これは、わが国も含めてそれ以前に梅毒と同じ症状に関する記載がないことからの結果だ。
一方、コロンブスはアメリカ大陸に結核を持ち込み、この流行が新大陸原住民の人口の減少につながったとされている。
事実、遺伝子比較を行うと、アメリカ原住民の結核もヨーロッパ人の結核と同じであり、これを裏付けている。
ただ梅毒と異なり、コロンブス以前のアメリカ原住民の骨格の中に、結核によるカリエスと思われる病変が認められるという記録が多くある。従って、コロンブス以前のアメリカには別の結核菌による結核が存在したと考えられている。この結核菌とは現在世界に存在する結核菌のどれに近いのか?
●意外な由来から
この問題に挑戦したのが今日紹介するドイツチュービンゲンの考古学研究所からの研究で、国際的な科学誌ネイチャー誌オンライン版に掲載された。タイトルは「コロンブス以前の結核菌ゲノムは新世界現地人の結核がアザラシを起源としていることを明らかにした(Pre-Columbian mycobacterial genomes reveal seals as a source of new world human tuberculosis)」だ。

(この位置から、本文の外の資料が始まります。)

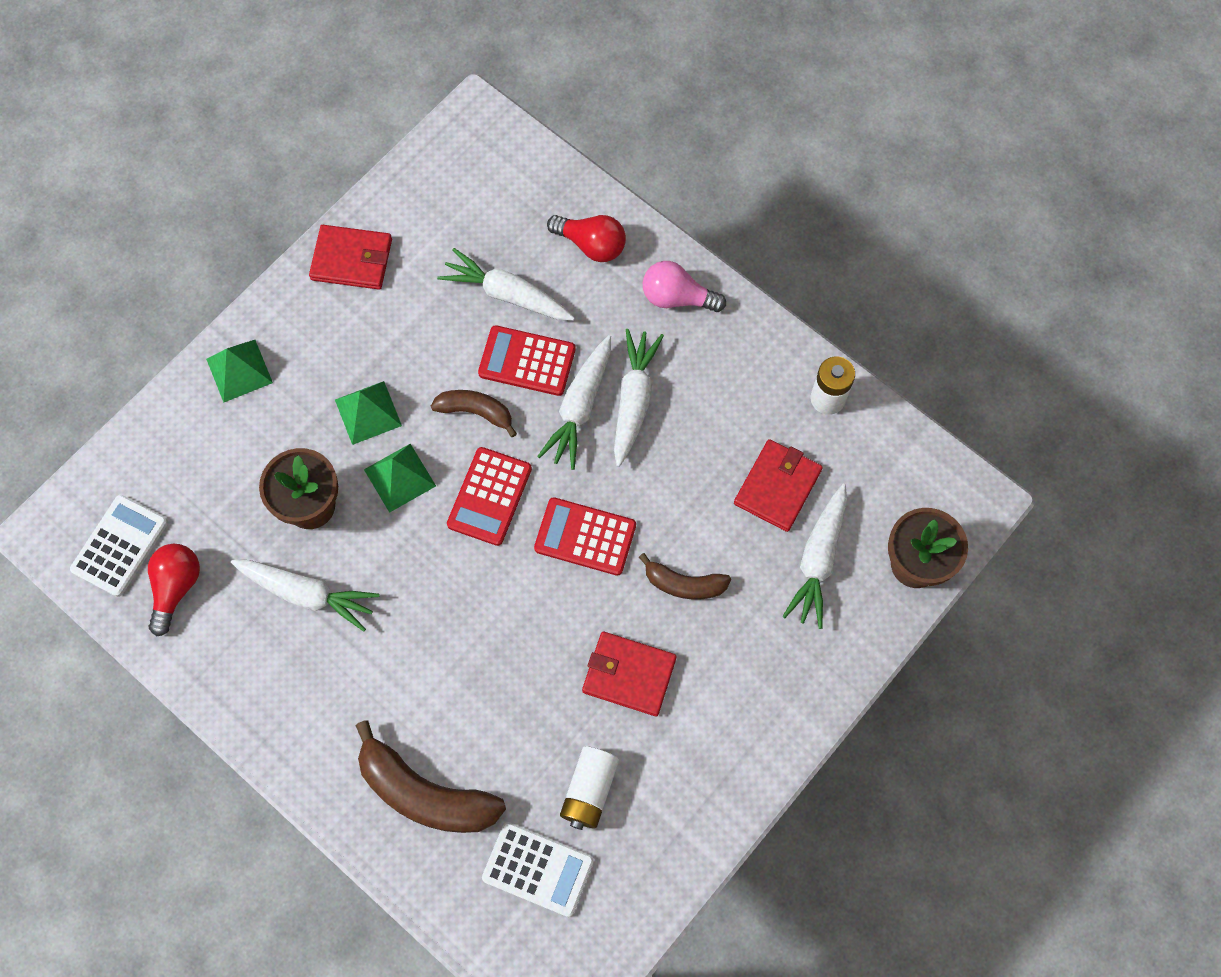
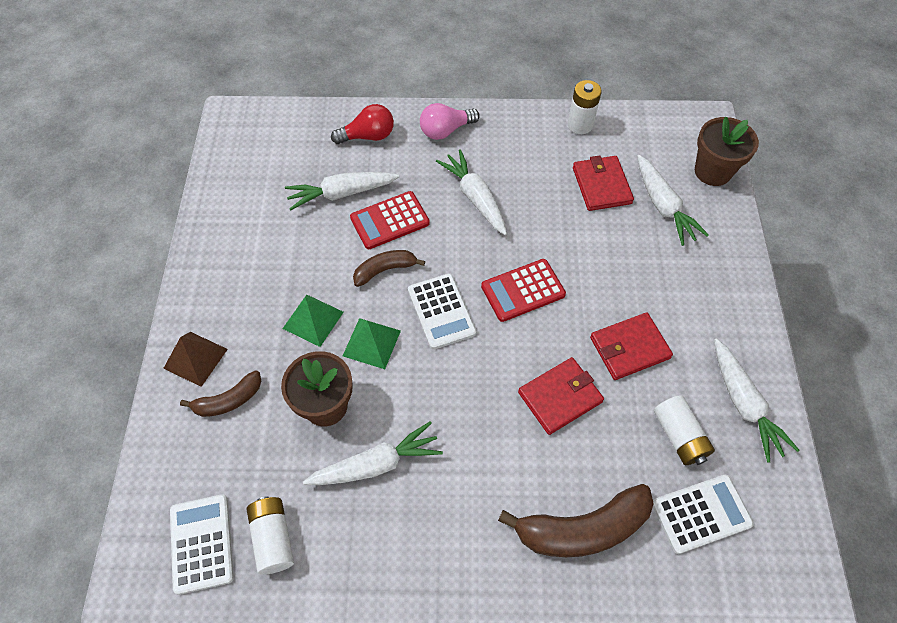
camera: 40 degrees left, 10 degrees down
(176, 588) = (273, 538): red light bulb -> white battery
(239, 370) = (195, 358): green pyramid -> brown pyramid
(351, 259) = (218, 240): red wallet -> red wallet (560, 397)
(489, 496) = (441, 311): red calculator -> white calculator
(579, 408) = (447, 223): white carrot -> white carrot (744, 404)
(684, 584) = (606, 273): brown banana -> brown banana (229, 400)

研究ではコロンブスのアメリカ大陸発見以前の南米原住民の骨格の中でカリエスの症状がはっきりしている骨格を68人分集め、その中から結核菌を分離している。幸い3人分の骨格から完全な結核菌DNAを採取することに成功し、このDNA配列を解読、現存の全ての結核菌と比較している。

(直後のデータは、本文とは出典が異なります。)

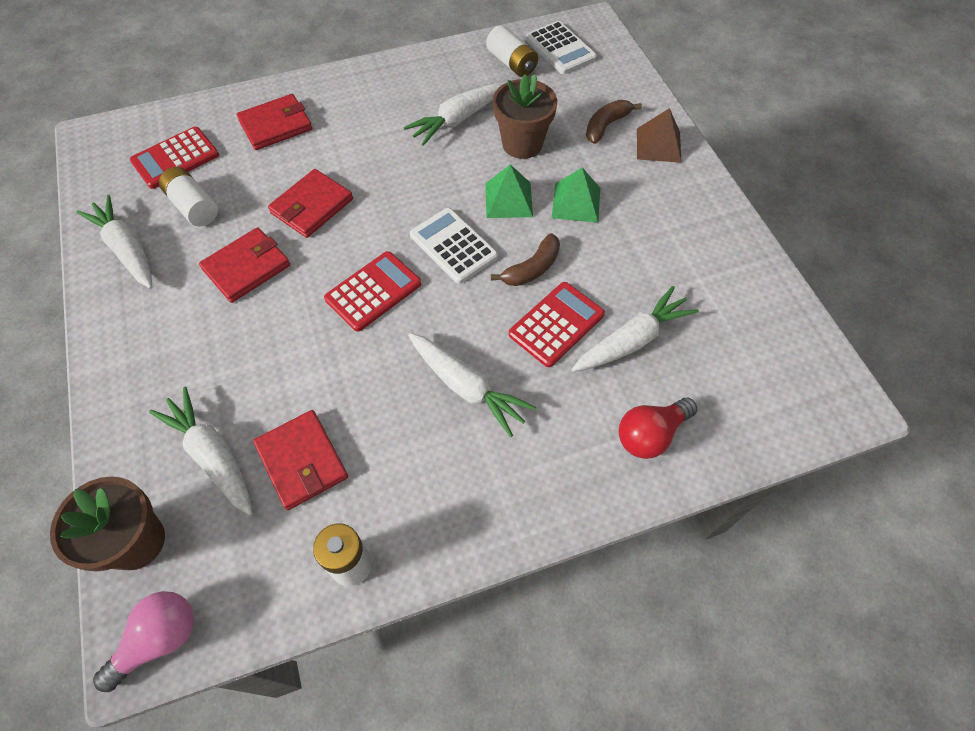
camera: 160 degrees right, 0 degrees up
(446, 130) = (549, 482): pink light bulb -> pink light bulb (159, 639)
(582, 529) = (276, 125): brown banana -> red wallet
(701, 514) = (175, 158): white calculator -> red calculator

結果は全く予想外だった。コロンブス以前アメリカ原住民に流行していた結核菌は、現在の結核とは全く異なり、なんと現在のアザラシやアシカに特異的な結核に最も近い種類であることが示された。
アザラシの成育範囲から見て、コロンブス以前の結核が1万年前ベーリング海峡を通って移動した新大陸原住民の祖先と一緒にやって来たことは考えにくい。実際、この結核菌のアザラシ型とヒト型の分離時期を計算すると2500年より新しい。著者らは、おそらくアフリカに生息しているアザラシが南米に渡来し、それが人に感染しながら変異を重ね、コロンブス以前の南米で流行したヒト型結核菌へと進化したのではないかと想像している。
●オーストラリアでも同じか
同じ研究で、オーストラリアのアザラシにも700年以前に分かれた系統の結核菌が確認されている。とするとキャプテンクック以前のオーストラリア原住民からも同じ系統の菌が見つかると予想される。研究が待たれる。

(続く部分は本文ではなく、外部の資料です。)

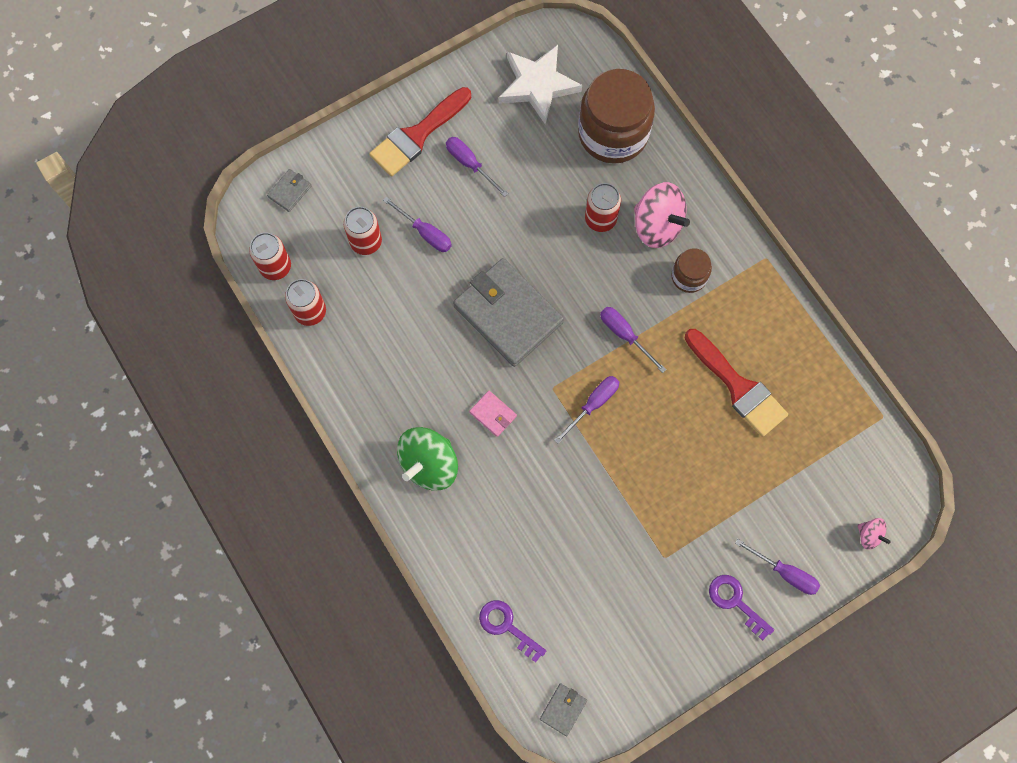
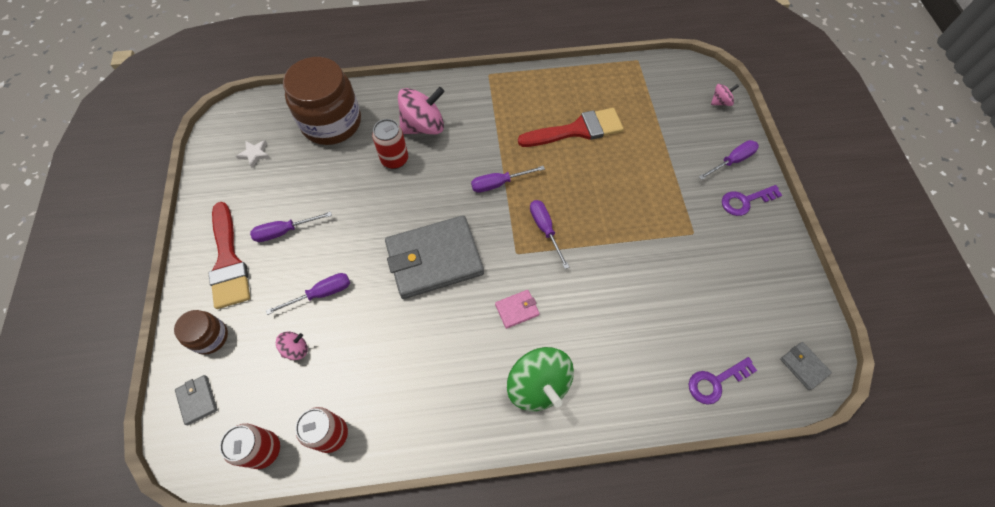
camera: 65 degrees left, 10 degrees down
(366, 242) = (296, 349): red can -> pink spinning top
(538, 85) = (254, 154): white star -> white star, size x0.43
(689, 276) = (475, 123): brown jar -> brown jar (210, 337)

人間や動物が感染症と闘いながら進化してきたことを物語る面白い論文だ。私が京大胸部疾患研究所で研修医をしていた頃、京都市動物園からキリンから抗酸菌が検出されたがどうしたらいいかと電話をもらった記憶がある。当時菌の系統の特定、特に動物の抗酸菌の特定は難しかった。あれから40年、全く時代が変わったと感慨が深い。